Ernest Dronenburg Jr., San Diego's clerk-recorder, brought his legal challenge last week, arguing that he should not have to obey the state's mandate that clerks throughout California now must issue marriage licenses to gay and lesbian couples. The governor and attorney general handed down that edict in late June, when the U.S. Supreme Court effectively invalidated Proposition 8 in a ruling that found the measure's supporters never had the legal right to defend the law.
As a result of that ruling, the Supreme Court left intact a federal judge's 2010 decision declaring Proposition 8 unconstitutional. ProtectMarriage.com, the measure's backers, argue that the ruling only applied to the two couples who challenged the law and perhaps their two home counties, Alameda and Los Angeles, but not statewide.
ProtectMarriage.com and San Diego's clerk have filed separate cases in the state Supreme Court urging the justices to conclude Proposition 8 remains in force in at least 56 of the state's 58 counties.

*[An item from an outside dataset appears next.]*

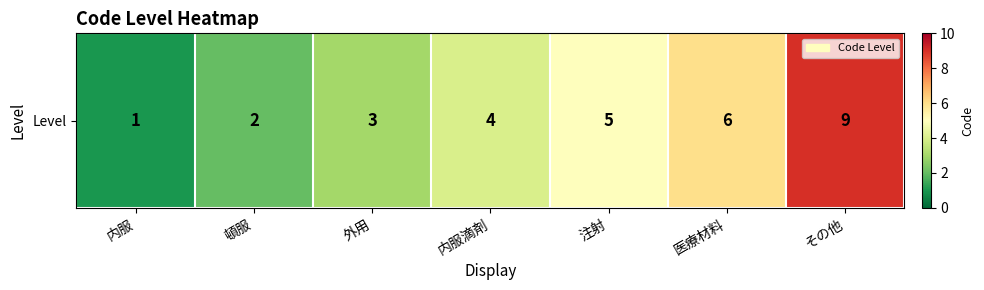

At which category does the chart reach its peak across all series?

その他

Dronenburg, in his court papers, said the situation has left him in a legal quandary because issuing marriage licenses conflicts with Proposition 8.
Attorney General Kamala Harris has pushed the Supreme Court to reject the bid to halt same-sex marriages, calling the legal maneuver a last-ditch attempt to salvage Proposition 8. San Francisco filed similar arguments earlier this week, joined by Santa Clara, Santa Cruz and Sonoma counties.
In a separate brief, 20 county clerks asked the Supreme Court to reject the arguments of gay marriage foes, saying the state has the legal authority over marriage licensing.
Monterey and Contra Costa County clerks were among those signing on to that legal brief.
The Supreme Court is not expected to decide the issue until at least sometime in August.